▸ **DATEN ZUR AUFGABE**:
++++++++++++++++++++

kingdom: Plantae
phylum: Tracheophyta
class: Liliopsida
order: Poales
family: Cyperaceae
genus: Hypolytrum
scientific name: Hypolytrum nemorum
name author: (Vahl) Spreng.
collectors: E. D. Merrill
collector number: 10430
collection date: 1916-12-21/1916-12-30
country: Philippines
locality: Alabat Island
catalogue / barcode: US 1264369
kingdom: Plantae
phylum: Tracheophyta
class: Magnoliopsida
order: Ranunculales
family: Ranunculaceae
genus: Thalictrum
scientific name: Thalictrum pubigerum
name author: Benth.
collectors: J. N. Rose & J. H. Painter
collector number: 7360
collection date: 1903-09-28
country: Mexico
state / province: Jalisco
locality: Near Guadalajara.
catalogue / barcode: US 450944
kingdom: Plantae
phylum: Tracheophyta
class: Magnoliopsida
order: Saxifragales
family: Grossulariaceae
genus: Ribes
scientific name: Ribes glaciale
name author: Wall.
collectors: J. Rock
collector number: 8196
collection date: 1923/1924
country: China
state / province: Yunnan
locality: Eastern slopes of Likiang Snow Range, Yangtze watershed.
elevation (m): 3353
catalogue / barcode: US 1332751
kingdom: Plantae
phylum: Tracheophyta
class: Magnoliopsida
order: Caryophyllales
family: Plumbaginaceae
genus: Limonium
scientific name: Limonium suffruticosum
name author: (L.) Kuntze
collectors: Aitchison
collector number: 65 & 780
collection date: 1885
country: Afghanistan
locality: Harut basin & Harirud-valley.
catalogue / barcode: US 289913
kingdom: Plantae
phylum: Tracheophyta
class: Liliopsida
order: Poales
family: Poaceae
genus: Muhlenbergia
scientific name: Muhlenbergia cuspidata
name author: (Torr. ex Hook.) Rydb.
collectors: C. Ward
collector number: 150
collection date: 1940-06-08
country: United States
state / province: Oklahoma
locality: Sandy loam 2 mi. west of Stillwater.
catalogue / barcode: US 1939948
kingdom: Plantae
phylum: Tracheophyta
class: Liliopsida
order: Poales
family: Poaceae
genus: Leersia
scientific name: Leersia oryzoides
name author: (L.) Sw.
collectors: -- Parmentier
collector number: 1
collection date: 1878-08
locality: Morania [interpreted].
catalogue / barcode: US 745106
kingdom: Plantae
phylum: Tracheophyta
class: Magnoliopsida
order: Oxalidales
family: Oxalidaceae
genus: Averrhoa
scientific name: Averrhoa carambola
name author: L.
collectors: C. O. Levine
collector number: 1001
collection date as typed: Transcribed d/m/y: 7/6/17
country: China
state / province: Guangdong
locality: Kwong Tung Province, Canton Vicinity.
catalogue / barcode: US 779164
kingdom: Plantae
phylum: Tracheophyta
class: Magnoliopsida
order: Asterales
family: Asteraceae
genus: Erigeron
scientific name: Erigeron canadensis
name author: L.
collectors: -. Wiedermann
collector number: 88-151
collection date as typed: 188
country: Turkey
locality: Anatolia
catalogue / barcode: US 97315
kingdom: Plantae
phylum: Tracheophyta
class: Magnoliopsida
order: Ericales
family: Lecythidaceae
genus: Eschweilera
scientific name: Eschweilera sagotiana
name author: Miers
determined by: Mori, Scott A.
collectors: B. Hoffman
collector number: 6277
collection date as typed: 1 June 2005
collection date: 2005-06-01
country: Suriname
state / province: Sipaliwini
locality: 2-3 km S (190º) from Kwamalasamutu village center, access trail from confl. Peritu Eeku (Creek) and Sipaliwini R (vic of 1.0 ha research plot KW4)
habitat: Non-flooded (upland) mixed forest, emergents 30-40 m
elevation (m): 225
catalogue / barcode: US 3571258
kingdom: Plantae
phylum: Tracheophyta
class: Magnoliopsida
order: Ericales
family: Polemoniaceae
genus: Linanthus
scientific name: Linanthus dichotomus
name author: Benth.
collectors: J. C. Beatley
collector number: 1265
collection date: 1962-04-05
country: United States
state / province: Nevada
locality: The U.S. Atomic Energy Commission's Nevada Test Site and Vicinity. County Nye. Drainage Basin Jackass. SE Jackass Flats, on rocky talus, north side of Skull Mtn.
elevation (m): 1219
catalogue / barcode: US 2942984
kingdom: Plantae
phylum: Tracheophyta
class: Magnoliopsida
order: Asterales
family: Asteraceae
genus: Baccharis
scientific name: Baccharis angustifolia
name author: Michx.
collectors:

++++++++++++++++++++

▸ **AUFGABENSTELLUNG**:
Zitiere sämtliche Einträge oben Zeile für Zeile und ohne jede Änderung.

▸ **GELÖSTE AUFGABE**:
kingdom: Plantae
phylum: Tracheophyta
class: Liliopsida
order: Poales
family: Cyperaceae
genus: Hypolytrum
scientific name: Hypolytrum nemorum
name author: (Vahl) Spreng.
collectors: E. D. Merrill
collector number: 10430
collection date: 1916-12-21/1916-12-30
country: Philippines
locality: Alabat Island
catalogue / barcode: US 1264369
kingdom: Plantae
phylum: Tracheophyta
class: Magnoliopsida
order: Ranunculales
family: Ranunculaceae
genus: Thalictrum
scientific name: Thalictrum pubigerum
name author: Benth.
collectors: J. N. Rose & J. H. Painter
collector number: 7360
collection date: 1903-09-28
country: Mexico
state / province: Jalisco
locality: Near Guadalajara.
catalogue / barcode: US 450944
kingdom: Plantae
phylum: Tracheophyta
class: Magnoliopsida
order: Saxifragales
family: Grossulariaceae
genus: Ribes
scientific name: Ribes glaciale
name author: Wall.
collectors: J. Rock
collector number: 8196
collection date: 1923/1924
country: China
state / province: Yunnan
locality: Eastern slopes of Likiang Snow Range, Yangtze watershed.
elevation (m): 3353
catalogue / barcode: US 1332751
kingdom: Plantae
phylum: Tracheophyta
class: Magnoliopsida
order: Caryophyllales
family: Plumbaginaceae
genus: Limonium
scientific name: Limonium suffruticosum
name author: (L.) Kuntze
collectors: Aitchison
collector number: 65 & 780
collection date: 1885
country: Afghanistan
locality: Harut basin & Harirud-valley.
catalogue / barcode: US 289913
kingdom: Plantae
phylum: Tracheophyta
class: Liliopsida
order: Poales
family: Poaceae
genus: Muhlenbergia
scientific name: Muhlenbergia cuspidata
name author: (Torr. ex Hook.) Rydb.
collectors: C. Ward
collector number: 150
collection date: 1940-06-08
country: United States
state / province: Oklahoma
locality: Sandy loam 2 mi. west of Stillwater.
catalogue / barcode: US 1939948
kingdom: Plantae
phylum: Tracheophyta
class: Liliopsida
order: Poales
family: Poaceae
genus: Leersia
scientific name: Leersia oryzoides
name author: (L.) Sw.
collectors: -- Parmentier
collector number: 1
collection date: 1878-08
locality: Morania [interpreted].
catalogue / barcode: US 745106
kingdom: Plantae
phylum: Tracheophyta
class: Magnoliopsida
order: Oxalidales
family: Oxalidaceae
genus: Averrhoa
scientific name: Averrhoa carambola
name author: L.
collectors: C. O. Levine
collector number: 1001
collection date as typed: Transcribed d/m/y: 7/6/17
country: China
state / province: Guangdong
locality: Kwong Tung Province, Canton Vicinity.
catalogue / barcode: US 779164
kingdom: Plantae
phylum: Tracheophyta
class: Magnoliopsida
order: Asterales
family: Asteraceae
genus: Erigeron
scientific name: Erigeron canadensis
name author: L.
collectors: -. Wiedermann
collector number: 88-151
collection date as typed: 188
country: Turkey
locality: Anatolia
catalogue / barcode: US 97315
kingdom: Plantae
phylum: Tracheophyta
class: Magnoliopsida
order: Ericales
family: Lecythidaceae
genus: Eschweilera
scientific name: Eschweilera sagotiana
name author: Miers
determined by: Mori, Scott A.
collectors: B. Hoffman
collector number: 6277
collection date as typed: 1 June 2005
collection date: 2005-06-01
country: Suriname
state / province: Sipaliwini
locality: 2-3 km S (190º) from Kwamalasamutu village center, access trail from confl. Peritu Eeku (Creek) and Sipaliwini R (vic of 1.0 ha research plot KW4)
habitat: Non-flooded (upland) mixed forest, emergents 30-40 m
elevation (m): 225
catalogue / barcode: US 3571258
kingdom: Plantae
phylum: Tracheophyta
class: Magnoliopsida
order: Ericales
family: Polemoniaceae
genus: Linanthus
scientific name: Linanthus dichotomus
name author: Benth.
collectors: J. C. Beatley
collector number: 1265
collection date: 1962-04-05
country: United States
state / province: Nevada
locality: The U.S. Atomic Energy Commission's Nevada Test Site and Vicinity. County Nye. Drainage Basin Jackass. SE Jackass Flats, on rocky talus, north side of Skull Mtn.
elevation (m): 1219
catalogue / barcode: US 2942984
kingdom: Plantae
phylum: Tracheophyta
class: Magnoliopsida
order: Asterales
family: Asteraceae
genus: Baccharis
scientific name: Baccharis angustifolia
name author: Michx.
collectors:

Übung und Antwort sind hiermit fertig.